Task objective: Every picture stays out; everything else in the listing below is to be returned exactly.

Data records:
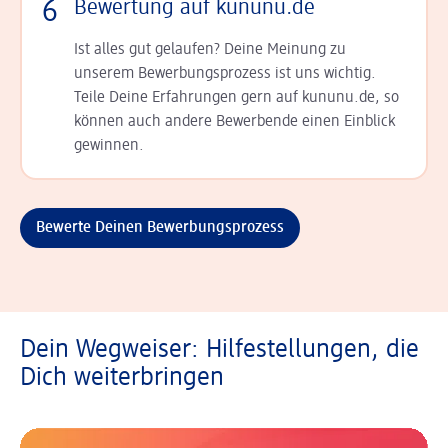
6
Bewertung auf kununu.de
Ist alles gut gelaufen? Deine Meinung zu
unserem Bewerbungsprozess ist uns wichtig.
Teile Deine Erfahrungen gern auf kununu.de, so
können auch andere Bewerbende einen Einblick
gewinnen.
Bewerte Deinen Bewerbungsprozess
Dein Wegweiser: Hilfestellungen, die
Dich weiterbringen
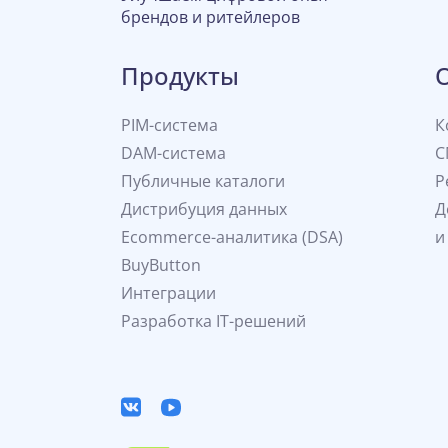
брендов и ритейлеров
Продукты
PIM-система
К
DAM-система
С
Публичные каталоги
Р
Дистрибуция данных
Д
Ecommerce-аналитика (DSA)
и
BuyButton
Интеграции
Разработка IT-решений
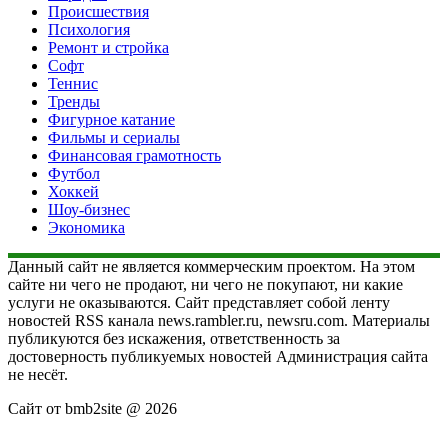
Происшествия
Психология
Ремонт и стройка
Софт
Теннис
Тренды
Фигурное катание
Фильмы и сериалы
Финансовая грамотность
Футбол
Хоккей
Шоу-бизнес
Экономика
Данный сайт не является коммерческим проектом. На этом
сайте ни чего не продают, ни чего не покупают, ни какие
услуги не оказываются. Сайт представляет собой ленту
новостей RSS канала news.rambler.ru, newsru.com. Материалы
публикуются без искажения, ответственность за
достоверность публикуемых новостей Администрация сайта
не несёт.
Сайт от bmb2site @ 2026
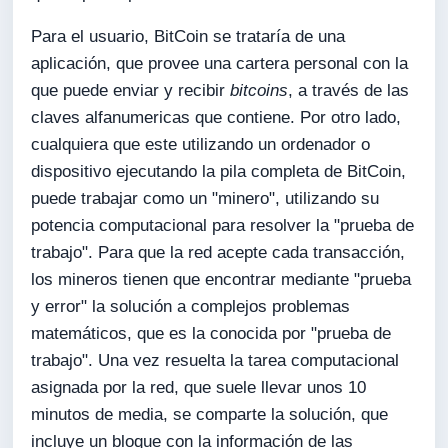
Para el usuario, BitCoin se trataría de una
aplicación, que provee una cartera personal con la
que puede enviar y recibir
bitcoins
, a través de las
claves alfanumericas que contiene. Por otro lado,
cualquiera que este utilizando un ordenador o
dispositivo ejecutando la pila completa de BitCoin,
puede trabajar como un "minero", utilizando su
potencia computacional para resolver la "prueba de
trabajo". Para que la red acepte cada transacción,
los mineros tienen que encontrar mediante "prueba
y error" la solución a complejos problemas
matemáticos, que es la conocida por "prueba de
trabajo". Una vez resuelta la tarea computacional
asignada por la red, que suele llevar unos 10
minutos de media, se comparte la solución, que
incluye un bloque con la información de las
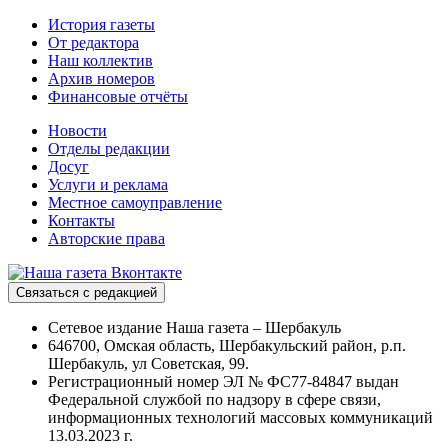
История газеты
От редактора
Наш коллектив
Архив номеров
Финансовые отчёты
Новости
Отделы редакции
Досуг
Услуги и реклама
Местное самоуправление
Контакты
Авторские права
Связаться с редакцией
Сетевое издание Наша газета – Шербакуль
646700, Омская область, Шербакульский район, р.п.
Шербакуль, ул Советская, 99.
Регистрационный номер ЭЛ № ФС77-84847 выдан
Федеральной службой по надзору в сфере связи,
информационных технологий массовых коммуникаций
13.03.2023 г.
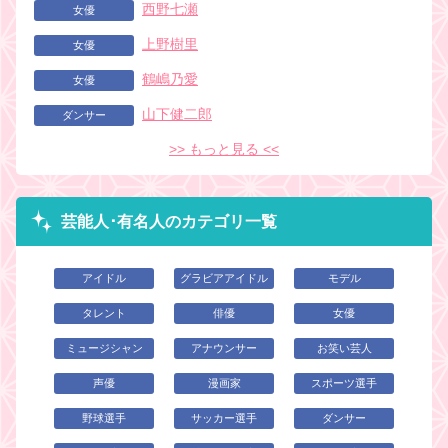
西野七瀬
女優
上野樹里
女優
鶴嶋乃愛
女優
山下健二郎
ダンサー
>> もっと見る <<
芸能人･有名人のカテゴリ一覧
アイドル
グラビアアイドル
モデル
タレント
俳優
女優
ミュージシャン
アナウンサー
お笑い芸人
声優
漫画家
スポーツ選手
野球選手
サッカー選手
ダンサー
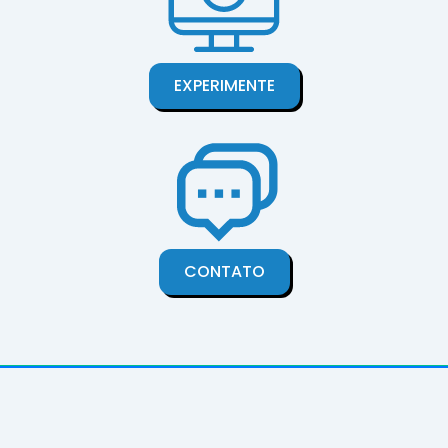
EXPERIMENTE
CONTATO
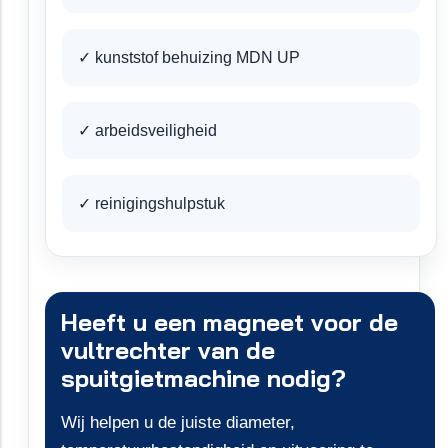
✓ kunststof behuizing MDN UP
✓ arbeidsveiligheid
✓ reinigingshulpstuk
Heeft u een magneet voor de
vultrechter van de
spuitgietmachine nodig?
Wij helpen u de juiste diameter,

Answer space:
6
Bewertung auf kununu.de
Ist alles gut gelaufen? Deine Meinung zu
unserem Bewerbungsprozess ist uns wichtig.
Teile Deine Erfahrungen gern auf kununu.de, so
können auch andere Bewerbende einen Einblick
gewinnen.
Bewerte Deinen Bewerbungsprozess
Dein Wegweiser: Hilfestellungen, die
Dich weiterbringen
брендов и ритейлеров
Продукты
PIM-система
К
DAM-система
С
Публичные каталоги
Р
Дистрибуция данных
Д
Ecommerce-аналитика (DSA)
и
BuyButton
Интеграции
Разработка IT-решений
Происшествия
Психология
Ремонт и стройка
Софт
Теннис
Тренды
Фигурное катание
Фильмы и сериалы
Финансовая грамотность
Футбол
Хоккей
Шоу-бизнес
Экономика
Данный сайт не является коммерческим проектом. На этом
сайте ни чего не продают, ни чего не покупают, ни какие
услуги не оказываются. Сайт представляет собой ленту
новостей RSS канала news.rambler.ru, newsru.com. Материалы
публикуются без искажения, ответственность за
достоверность публикуемых новостей Администрация сайта
не несёт.
Сайт от bmb2site @ 2026
Para el usuario, BitCoin se trataría de una
aplicación, que provee una cartera personal con la
que puede enviar y recibir
bitcoins
, a través de las
claves alfanumericas que contiene. Por otro lado,
cualquiera que este utilizando un ordenador o
dispositivo ejecutando la pila completa de BitCoin,
puede trabajar como un "minero", utilizando su
potencia computacional para resolver la "prueba de
trabajo". Para que la red acepte cada transacción,
los mineros tienen que encontrar mediante "prueba
y error" la solución a complejos problemas
matemáticos, que es la conocida por "prueba de
trabajo". Una vez resuelta la tarea computacional
asignada por la red, que suele llevar unos 10
minutos de media, se comparte la solución, que
incluye un bloque con la información de las
История газеты
От редактора
Наш коллектив
Архив номеров
Финансовые отчёты
Новости
Отделы редакции
Досуг
Услуги и реклама
Местное самоуправление
Контакты
Авторские права
Связаться с редакцией
Сетевое издание Наша газета – Шербакуль
646700, Омская область, Шербакульский район, р.п.
Шербакуль, ул Советская, 99.
Регистрационный номер ЭЛ № ФС77-84847 выдан
Федеральной службой по надзору в сфере связи,
информационных технологий массовых коммуникаций
13.03.2023 г.
西野七瀬
女優
上野樹里
女優
鶴嶋乃愛
女優
山下健二郎
ダンサー
>> もっと見る <<
芸能人･有名人のカテゴリ一覧
アイドル
グラビアアイドル
モデル
タレント
俳優
女優
ミュージシャン
アナウンサー
お笑い芸人
声優
漫画家
スポーツ選手
野球選手
サッカー選手
ダンサー
EXPERIMENTE
CONTATO
✓ kunststof behuizing MDN UP
✓ arbeidsveiligheid
✓ reinigingshulpstuk
Heeft u een magneet voor de
vultrechter van de
spuitgietmachine nodig?
Wij helpen u de juiste diameter,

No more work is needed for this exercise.